Text:
- Culture
- 14 Jun 18
New Yorker reporter Lawrence Wright on his brilliant new book God Saves Texas, Donald Trump, adventures with Hunter S. Thompson and more
The North Korea breakthrough was on the verge of falling apart (later it was back on again), and special investigator Robert Mueller reportedly told Rudy Giuliani that his globally-anticipated report would be wrapped up in the autumn.
When I talk to Pulitzer Prize winning New Yorker reporter Lawrence Wright about his brilliant new book God Saves Texas - which explores the complexities of the state, including the national influence of its conservative movement - it had been just another week in the chaotic Presidency of Donald Trump.
Wright has said that the initial impulse for God Saves Texas came from one of his New Yorker editors asking him why he still lived in the state. Was that a pre- or post-Trump question?
"It was pre-Trump," says Wright in his soft southern drawl, speaking down the line from London where he's on promotional duties. "Part of the inclination was that it was early in the Presidential primaries, and there were still Texans or Texas-related figures involved, like Ted Cruz and Jeb Bush, who grew up in the state."

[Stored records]

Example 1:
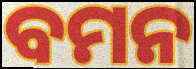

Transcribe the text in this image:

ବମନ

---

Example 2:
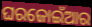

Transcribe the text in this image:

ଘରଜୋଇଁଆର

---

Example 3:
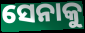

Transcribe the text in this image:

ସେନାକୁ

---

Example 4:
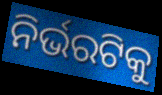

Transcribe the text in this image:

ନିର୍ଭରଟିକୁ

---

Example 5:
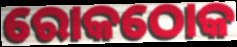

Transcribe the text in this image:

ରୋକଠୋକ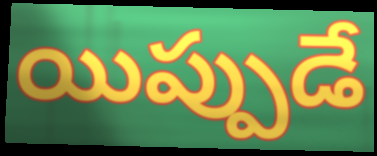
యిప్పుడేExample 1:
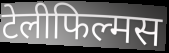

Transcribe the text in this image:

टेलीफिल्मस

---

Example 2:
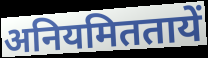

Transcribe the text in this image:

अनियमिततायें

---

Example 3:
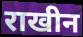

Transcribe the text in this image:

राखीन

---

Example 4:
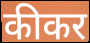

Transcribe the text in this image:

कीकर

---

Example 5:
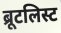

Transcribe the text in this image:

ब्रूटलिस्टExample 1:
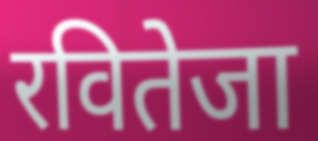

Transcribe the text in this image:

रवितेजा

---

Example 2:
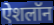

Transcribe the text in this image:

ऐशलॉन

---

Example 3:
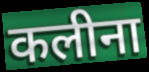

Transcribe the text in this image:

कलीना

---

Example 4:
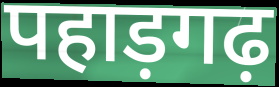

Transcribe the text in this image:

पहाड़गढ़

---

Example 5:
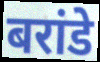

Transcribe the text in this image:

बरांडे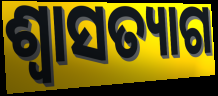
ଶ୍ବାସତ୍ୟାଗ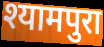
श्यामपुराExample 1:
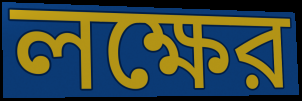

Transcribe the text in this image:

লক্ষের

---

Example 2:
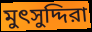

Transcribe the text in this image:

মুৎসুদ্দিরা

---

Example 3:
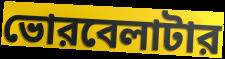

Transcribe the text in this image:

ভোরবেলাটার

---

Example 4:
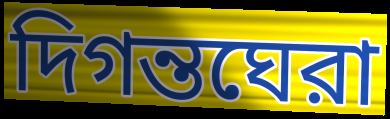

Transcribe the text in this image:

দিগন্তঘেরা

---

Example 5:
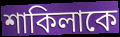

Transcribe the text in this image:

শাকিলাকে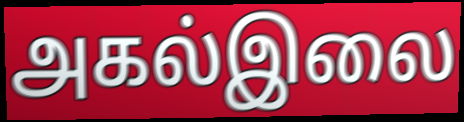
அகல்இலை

---

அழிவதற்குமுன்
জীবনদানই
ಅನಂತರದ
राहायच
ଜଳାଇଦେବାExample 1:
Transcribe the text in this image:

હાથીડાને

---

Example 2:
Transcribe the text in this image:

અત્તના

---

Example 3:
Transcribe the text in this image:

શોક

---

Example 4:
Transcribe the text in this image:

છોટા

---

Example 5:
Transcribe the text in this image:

Problems and tasks:
1. According to the Lawrence Wright interview, where was Wright speaking from during the conversation?
2. Continue the Lawrence Wright interview from where it stops.

Answers for this exercise:
1. He was speaking down the line from London, where he was on promotional duties.

2.
"There was some consideration that a Texan might get the nomination. That didn't turn out to be the case, although the person who did get the nomination could be described as embodying all the stereotypes that Texas tends to carry along with it."
One of the most fascinating points Wright makes in the book is that if Texas does eventually go Democratic - Trump won the state by around 10 percent last time out - the party would have the Presidency sewn up for the foreseeable future.
"I think it will inevitably go Democratic," says Wright. "When you look at the demography, it's 40 percent Hispanic, so we have a majority-minority state. It would be a Democratic state if the minority population - especially the Hispanic population - actually went to the polls. We have 29 million Texans, and 19 million are registered to vote, but only 9 million of them voted in the Presidential election.
"My feeling is that, first of all, Trump and Hillary Clinton were the two most disliked candidates in American history, so there wasn't much of a pull to the polls. But if the people who registered actually went to the polls and voted, then Texas would turn blue very quickly."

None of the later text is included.